> _Exercise inputs_:
——————————
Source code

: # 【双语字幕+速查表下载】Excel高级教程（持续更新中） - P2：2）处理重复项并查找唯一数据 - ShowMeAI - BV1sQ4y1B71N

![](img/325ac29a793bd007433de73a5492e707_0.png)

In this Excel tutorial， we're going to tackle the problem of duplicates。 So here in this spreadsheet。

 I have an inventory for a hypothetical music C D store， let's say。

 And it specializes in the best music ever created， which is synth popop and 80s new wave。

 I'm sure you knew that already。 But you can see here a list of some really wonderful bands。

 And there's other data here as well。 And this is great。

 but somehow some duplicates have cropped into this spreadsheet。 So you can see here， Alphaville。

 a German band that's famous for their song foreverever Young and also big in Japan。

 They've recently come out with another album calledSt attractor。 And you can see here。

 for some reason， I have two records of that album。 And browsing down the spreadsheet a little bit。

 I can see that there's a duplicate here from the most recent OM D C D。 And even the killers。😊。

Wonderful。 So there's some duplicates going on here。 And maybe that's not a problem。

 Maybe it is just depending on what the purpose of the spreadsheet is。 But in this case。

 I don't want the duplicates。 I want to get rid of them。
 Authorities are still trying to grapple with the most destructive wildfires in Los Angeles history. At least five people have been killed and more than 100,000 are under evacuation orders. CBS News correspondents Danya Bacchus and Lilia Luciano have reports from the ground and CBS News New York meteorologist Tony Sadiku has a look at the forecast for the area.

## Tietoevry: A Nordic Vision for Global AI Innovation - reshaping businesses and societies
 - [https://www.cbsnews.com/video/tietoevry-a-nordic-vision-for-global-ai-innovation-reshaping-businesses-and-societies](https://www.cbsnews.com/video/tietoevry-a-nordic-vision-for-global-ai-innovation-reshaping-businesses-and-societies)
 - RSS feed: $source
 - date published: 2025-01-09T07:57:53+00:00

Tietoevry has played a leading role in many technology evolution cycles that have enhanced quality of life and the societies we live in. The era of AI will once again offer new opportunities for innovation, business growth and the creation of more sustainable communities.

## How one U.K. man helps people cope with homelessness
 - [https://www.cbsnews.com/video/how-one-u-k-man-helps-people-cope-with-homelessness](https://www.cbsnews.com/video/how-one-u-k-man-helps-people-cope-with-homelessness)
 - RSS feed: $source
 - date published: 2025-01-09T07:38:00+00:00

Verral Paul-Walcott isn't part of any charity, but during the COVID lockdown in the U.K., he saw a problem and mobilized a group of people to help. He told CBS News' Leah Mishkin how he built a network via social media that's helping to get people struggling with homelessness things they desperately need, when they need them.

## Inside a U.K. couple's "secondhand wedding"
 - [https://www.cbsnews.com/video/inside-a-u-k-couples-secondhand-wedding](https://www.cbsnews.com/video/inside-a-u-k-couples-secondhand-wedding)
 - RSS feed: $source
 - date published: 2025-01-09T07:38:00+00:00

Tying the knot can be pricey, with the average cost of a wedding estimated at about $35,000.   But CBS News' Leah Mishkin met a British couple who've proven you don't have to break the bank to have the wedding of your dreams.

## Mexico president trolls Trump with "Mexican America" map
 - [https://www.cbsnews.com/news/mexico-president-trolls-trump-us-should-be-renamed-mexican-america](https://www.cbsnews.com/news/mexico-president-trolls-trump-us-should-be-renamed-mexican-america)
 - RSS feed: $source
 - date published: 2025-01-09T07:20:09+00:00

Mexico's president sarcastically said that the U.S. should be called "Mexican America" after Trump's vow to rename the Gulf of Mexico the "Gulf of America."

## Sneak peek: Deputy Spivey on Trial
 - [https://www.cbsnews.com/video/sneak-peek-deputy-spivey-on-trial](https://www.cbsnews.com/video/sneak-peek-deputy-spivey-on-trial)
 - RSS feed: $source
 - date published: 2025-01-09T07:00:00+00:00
——————————
> _Assignment_:
Retype only this range exactly: the first line of the data through the line where "I don't want" appears.

> _Your solution_:
Source code

: # 【双语字幕+速查表下载】Excel高级教程（持续更新中） - P2：2）处理重复项并查找唯一数据 - ShowMeAI - BV1sQ4y1B71N

![](img/325ac29a793bd007433de73a5492e707_0.png)

In this Excel tutorial， we're going to tackle the problem of duplicates。 So here in this spreadsheet。

 I have an inventory for a hypothetical music C D store， let's say。

 And it specializes in the best music ever created， which is synth popop and 80s new wave。

 I'm sure you knew that already。 But you can see here a list of some really wonderful bands。

 And there's other data here as well。 And this is great。

 but somehow some duplicates have cropped into this spreadsheet。 So you can see here， Alphaville。

 a German band that's famous for their song foreverever Young and also big in Japan。

 They've recently come out with another album calledSt attractor。 And you can see here。

 for some reason， I have two records of that album。 And browsing down the spreadsheet a little bit。

 I can see that there's a duplicate here from the most recent OM D C D。 And even the killers。😊。

Wonderful。 So there's some duplicates going on here。 And maybe that's not a problem。

 Maybe it is just depending on what the purpose of the spreadsheet is。 But in this case。

 I don't want the duplicates。 I want to get rid of them。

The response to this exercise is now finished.